[Collected data]
+-------+

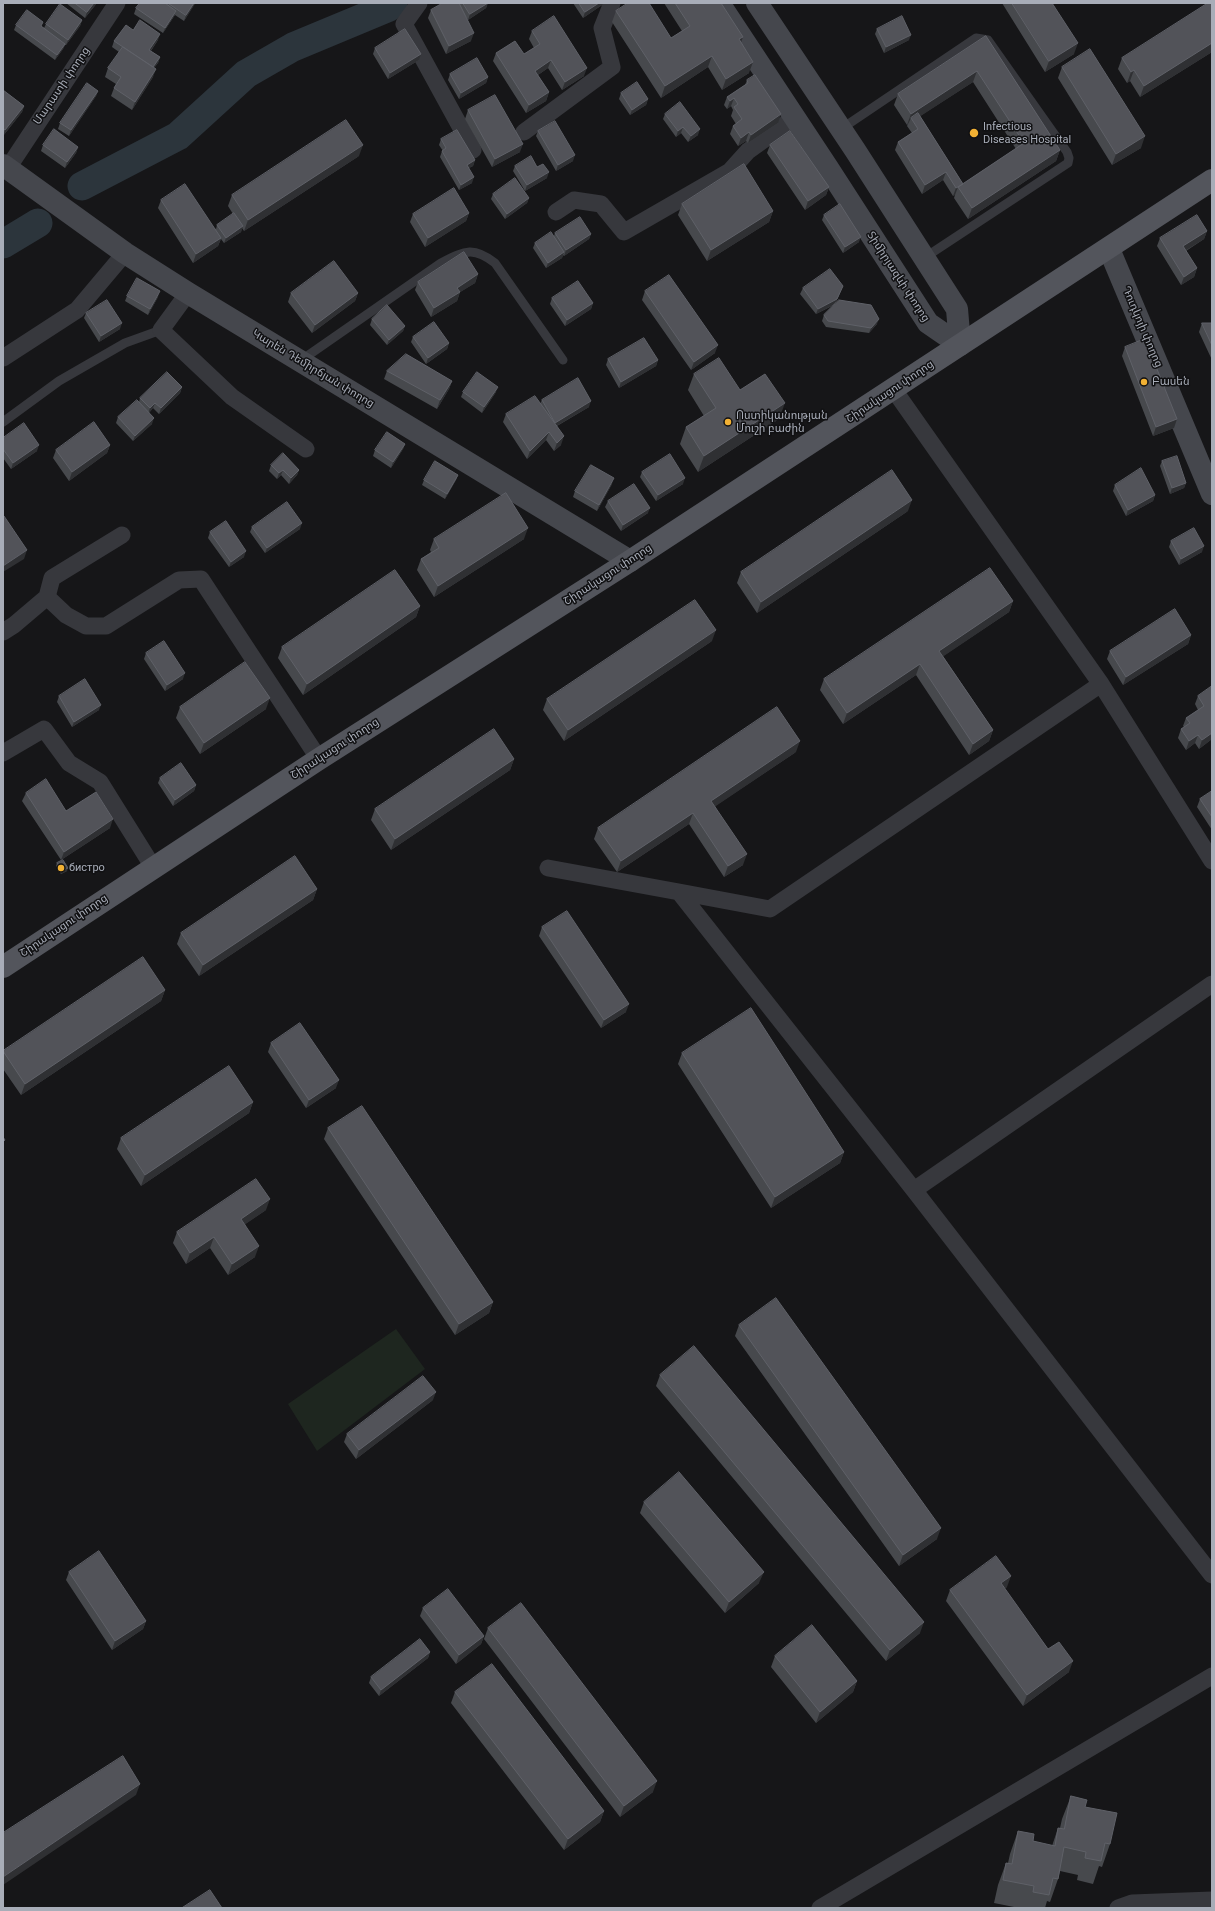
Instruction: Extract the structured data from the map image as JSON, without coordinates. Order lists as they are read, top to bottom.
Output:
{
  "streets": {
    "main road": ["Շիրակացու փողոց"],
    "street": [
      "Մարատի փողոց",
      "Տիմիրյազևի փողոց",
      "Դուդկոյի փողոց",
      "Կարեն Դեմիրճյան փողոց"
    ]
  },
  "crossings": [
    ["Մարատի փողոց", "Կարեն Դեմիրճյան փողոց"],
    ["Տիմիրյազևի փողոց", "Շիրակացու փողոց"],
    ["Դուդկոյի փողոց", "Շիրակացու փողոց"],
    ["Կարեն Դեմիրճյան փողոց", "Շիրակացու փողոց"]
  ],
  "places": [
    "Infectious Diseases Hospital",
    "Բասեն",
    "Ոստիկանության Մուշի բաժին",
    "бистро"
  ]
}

+-------+

== Assignment ==
Repeat all the records exactly, images excluded.

== Finished exercise ==
Instruction: Extract the structured data from the map image as JSON, without coordinates. Order lists as they are read, top to bottom.
Output:
{
  "streets": {
    "main road": ["Շիրակացու փողոց"],
    "street": [
      "Մարատի փողոց",
      "Տիմիրյազևի փողոց",
      "Դուդկոյի փողոց",
      "Կարեն Դեմիրճյան փողոց"
    ]
  },
  "crossings": [
    ["Մարատի փողոց", "Կարեն Դեմիրճյան փողոց"],
    ["Տիմիրյազևի փողոց", "Շիրակացու փողոց"],
    ["Դուդկոյի փողոց", "Շիրակացու փողոց"],
    ["Կարեն Դեմիրճյան փողոց", "Շիրակացու փողոց"]
  ],
  "places": [
    "Infectious Diseases Hospital",
    "Բասեն",
    "Ոստիկանության Մուշի բաժին",
    "бистро"
  ]
}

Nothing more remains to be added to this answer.